RECORDS FOR THE TASK
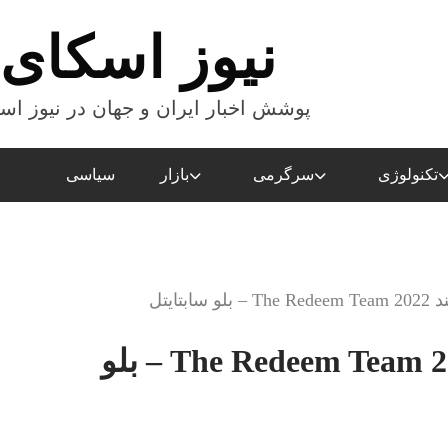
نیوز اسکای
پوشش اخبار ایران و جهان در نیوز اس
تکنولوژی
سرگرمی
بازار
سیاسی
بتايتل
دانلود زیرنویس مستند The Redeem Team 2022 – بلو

WHAT THE TASK REQUIRES
Output all of the data exactly as it stands, minus any images.

THE ANSWER
نیوز اسکای
پوشش اخبار ایران و جهان در نیوز اس
تکنولوژی
سرگرمی
بازار
سیاسی
بتايتل
دانلود زیرنویس مستند The Redeem Team 2022 – بلو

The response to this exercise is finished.